**Problems to work on**
(1) Answer these questions using the essay on inclusion:
(a) According to the essay, what does inclusion often mean for a teacher?
(b) What reason does the included kid know is behind nobody wanting them there?
(c) When former included kids grow up, what are they keenly aware of?
(2) Duplicate everything in the essay on inclusion from "I think it's" down to "spend time around.".
(3) List each distinct word or phrase that the essay on inclusion sets in quotation marks, giving each only once.

**Reading passage**
_ _ _ _

"Inclusion" sometimes feels like a dirty word.
It's not supposed to be. It's supposed to be this great thing. This policy that means everybody benefits. But when you are the kid being "included" and you know that nobody wants you there, because you "go so slow"? It doesn't feel great.
I think it's because inclusion is usually something people have to do, not something they choose to do. It often means more work for a teacher, and maybe it means kids have to spend time around a kid they usually wouldn't spend time around.
The thing is, as a former "included" kid, we can tell.
We can tell that we are a letdown. The reason the rest of the kids can't do X. The reason plans might change due to lack of accessibility.
When we grow up, we are keenly aware of the continual expectation to justify our worth.
Because being included means that we, and people like us, must have sufficient use and value to nondisabled people. We must constantly prove that our benefit to you outweighs the inconvenience of having us in your classrooms. Not because we are human and deserve an education. We are included because of what we can do for the nondisabled public.
Honestly, it feels gross.

_ _ _ _

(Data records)
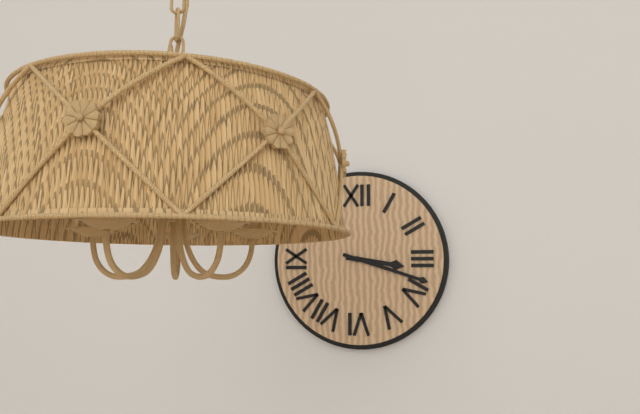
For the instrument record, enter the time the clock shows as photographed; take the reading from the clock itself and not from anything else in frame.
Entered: 3:18
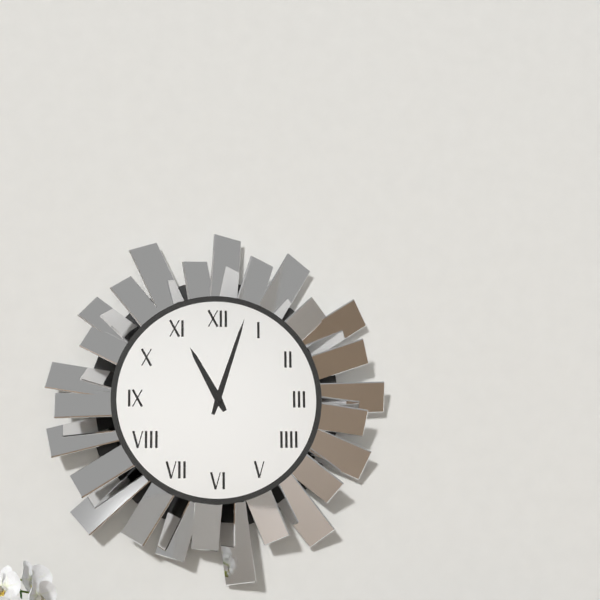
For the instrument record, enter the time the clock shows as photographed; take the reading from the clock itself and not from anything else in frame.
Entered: 11:03
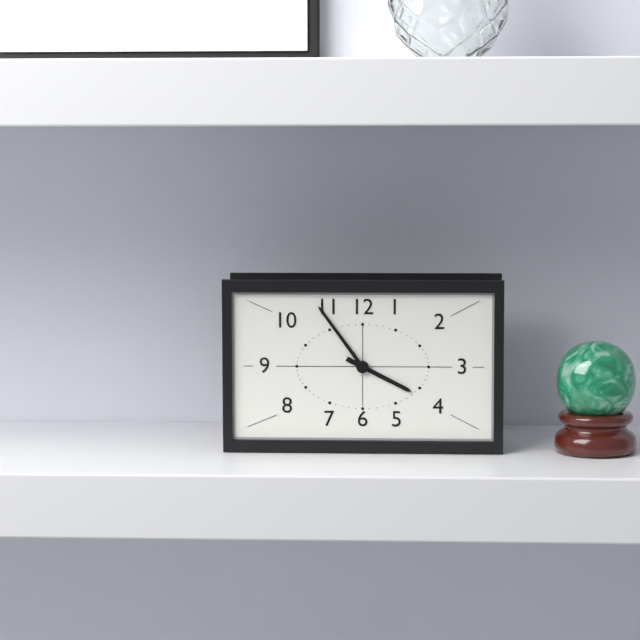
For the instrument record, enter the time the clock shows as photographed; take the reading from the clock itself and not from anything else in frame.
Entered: 3:54
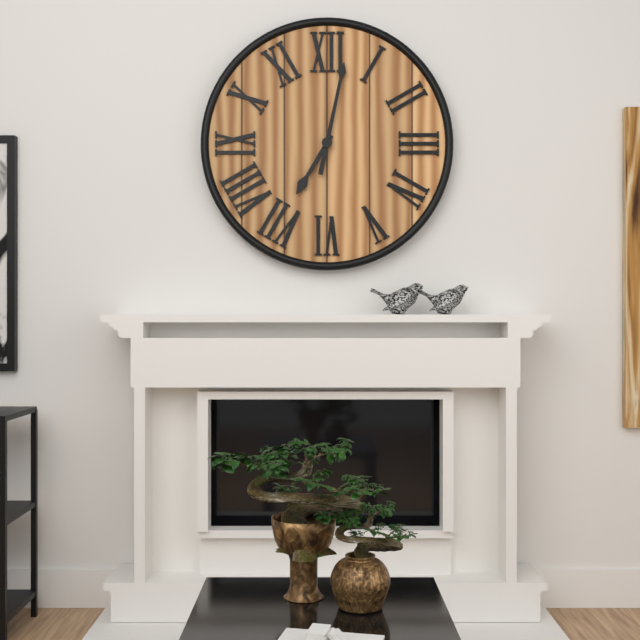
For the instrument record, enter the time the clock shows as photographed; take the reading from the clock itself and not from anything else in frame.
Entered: 7:02
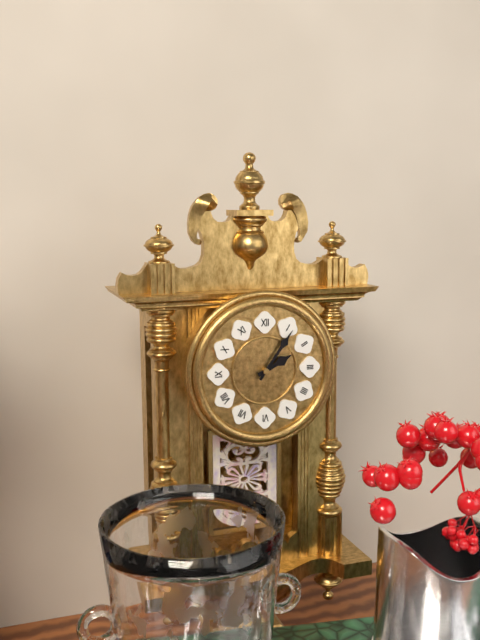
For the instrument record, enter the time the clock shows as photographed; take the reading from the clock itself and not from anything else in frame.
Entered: 2:06
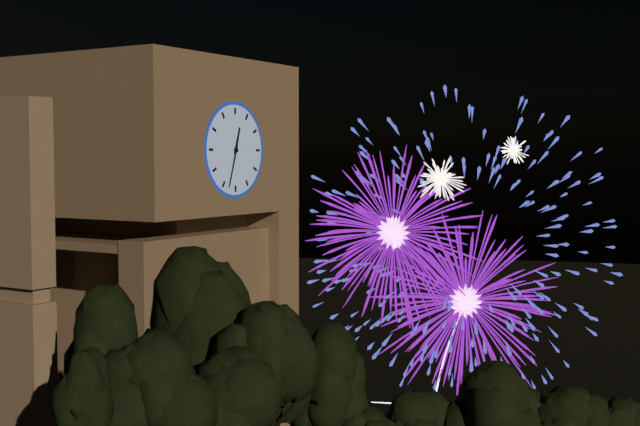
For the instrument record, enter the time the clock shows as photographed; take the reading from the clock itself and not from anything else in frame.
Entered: 12:33
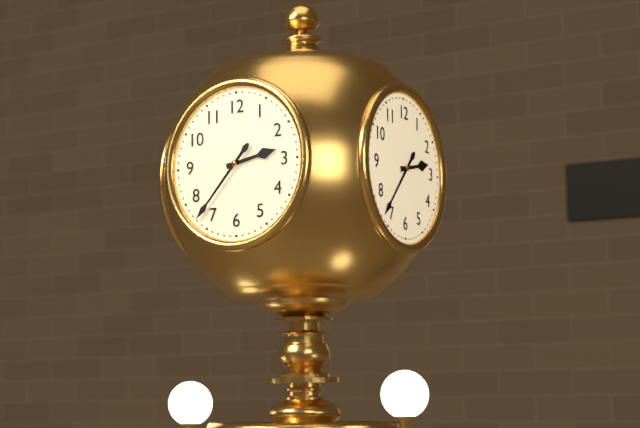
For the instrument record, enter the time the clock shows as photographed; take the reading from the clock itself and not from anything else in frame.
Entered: 2:37
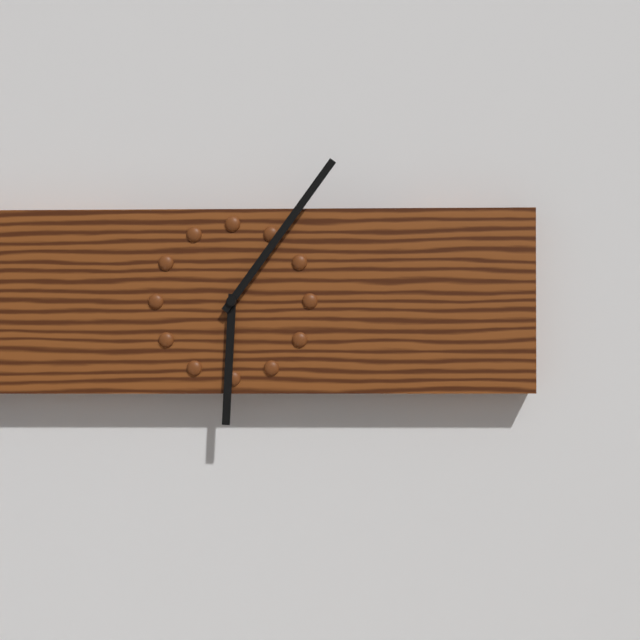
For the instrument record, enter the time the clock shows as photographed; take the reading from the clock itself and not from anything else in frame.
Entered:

_ _ _ _

**List of solutions**
(1)
(a) More work.
(b) Because they "go so slow."
(c) The continual expectation to justify their worth.

(2)
I think it's because inclusion is usually something people have to do, not something they choose to do. It often means more work for a teacher, and maybe it means kids have to spend time around a kid they usually wouldn't spend time around.

(3)
Inclusion
included
go so slow